Modelling the plasticity of wadsleyite and ringwoodite : on the motion of dislocations in the Earth's transition zone

par Sebastian Ritterbex

Thèse de doctorat en Mécanique, Énergétique et Sciences des matériaux

Sous la direction de Patrick Cordier et de Philippe Carrez.

  • Titre traduit

    Modélisation de la plasticité dans la wadsleyite et la ringwoodite : sur la dynamique des dislocations dans la zone de transition du manteau terrestre


  • Résumé

    La zone de transition est située entre 410 et 660 km de profondeur dans le manteau terrestre. Bien qu'il s'agisse d'une zone assez petite en volume du manteau terrestre, son rôle peut être important pour déterminer le mode, la vigueur et l'échelle de la convection globale, par exemple par le devenir de la subduction des plaques lithospheriques. Cette convection résulte de la déformation plastique des minéraux, qui elle-même résulte du mouvement des défauts cristallins. Parmi ces défauts, les dislocations sont souvent considérées comme les agents les plus efficaces de la plasticité intracristalline. C'est pourquoi nous proposons d'étudier les mouvements des dislocations dans les principales phases de la zone de transition: la wadsleyite et la ringwoodite.
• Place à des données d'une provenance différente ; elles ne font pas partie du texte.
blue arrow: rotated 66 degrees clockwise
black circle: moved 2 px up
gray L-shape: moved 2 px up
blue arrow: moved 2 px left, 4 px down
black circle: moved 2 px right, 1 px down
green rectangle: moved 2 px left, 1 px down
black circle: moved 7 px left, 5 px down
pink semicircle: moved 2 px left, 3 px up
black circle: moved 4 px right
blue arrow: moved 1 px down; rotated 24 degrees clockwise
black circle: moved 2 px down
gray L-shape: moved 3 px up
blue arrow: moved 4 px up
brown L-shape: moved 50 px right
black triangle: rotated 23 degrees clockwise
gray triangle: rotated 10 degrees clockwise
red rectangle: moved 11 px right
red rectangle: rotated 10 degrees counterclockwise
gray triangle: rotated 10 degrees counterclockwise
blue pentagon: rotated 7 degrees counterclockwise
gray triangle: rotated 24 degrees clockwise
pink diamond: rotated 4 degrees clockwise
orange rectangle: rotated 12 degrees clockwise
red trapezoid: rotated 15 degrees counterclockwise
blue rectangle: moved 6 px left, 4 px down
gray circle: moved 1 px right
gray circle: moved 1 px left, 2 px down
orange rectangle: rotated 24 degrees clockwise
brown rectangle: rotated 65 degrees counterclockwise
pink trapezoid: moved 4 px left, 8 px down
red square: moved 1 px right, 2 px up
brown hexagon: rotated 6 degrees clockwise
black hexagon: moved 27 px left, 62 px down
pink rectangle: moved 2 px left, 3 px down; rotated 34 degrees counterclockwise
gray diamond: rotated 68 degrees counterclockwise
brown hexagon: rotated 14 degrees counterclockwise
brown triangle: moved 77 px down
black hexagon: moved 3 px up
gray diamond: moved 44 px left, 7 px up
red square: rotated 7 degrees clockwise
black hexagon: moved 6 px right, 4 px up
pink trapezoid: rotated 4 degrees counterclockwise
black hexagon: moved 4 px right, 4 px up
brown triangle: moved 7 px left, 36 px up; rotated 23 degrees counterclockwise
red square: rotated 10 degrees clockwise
Par une approche de modélisation numérique, nous avons déterminé la mobilité thermiquement activée du glissement des dislocations que l’on trouve dans les polymorphes haute-pression de l'olivine. A partir de l'échelle atomique, nous avons modélisé les propriétés de coeur des dislocations. La déformation plastique est formulée en rendant compte de la dépendance intrinsèque du taux de déformation sur la mobilité des dislocations. Pour mieux comprendre les mécanismes de fluage dans la wadsleyite et la ringwoodite en conditions naturelles, on a utilisé les résultats précédemment définis sur le glissement que l’on a combiné avec la mobilité des dislocations en montée. Les résultats montrent que le glissement des dislocations est inefficace par rapport au fluage par montée dans des minéraux majeurs de la zone de transition. Cela suggère l'importance potentielle du fluage par montée, ce qui rendrait la zone de transition rhéologiquement distincte du manteau supérieur.


  • Résumé

    The transition zone is the region in the Earth's mantle between 410 and 660 km depth that separates the upper from the lower mantle. In spite of its small volume, it may play a role in constraining the style, vigour and scale of global mantle convection through, for instance, the fate of subducting slabs. Mantle convection is governed by plastic flow that occurs through the motion of crystal defects. Line defects or dislocations are considered to be one of the most efficient defects contributing to intracrystalline deformation. That is why in this work, we concentrate on the motion of dislocations in relation to the major phases of the mantle transition zone: wadsleyite and ringwoodite. A theoretical mineral physics approach is used to model the thermally activated glide motion of dislocations at appropriate pressure conditions in both high-pressure polymorphs of olivine. The intrinsic properties of dislocation core structures are modelled and parametrized by atomic scale calculations to take into account the effect of pressure on atomic bonding. Plastic deformation is finally described by taking into account the instrinsic strain rate dependence on the mobility of the defects.Since plastic deformation by the motion of dislocations is associated with creep, we use the above results and a climb mobility law to address the effective creep process in wadsleyite and ringwoodite under natural conditions. We show the inefficiency of dislocation glide as a strain producing deformation mechanism and suggest the potential importance of pure climb creep in the main minerals constituting the Earth's transition zone. This would imply the mantle transition zone to be rheologically distinct from the upper mantle.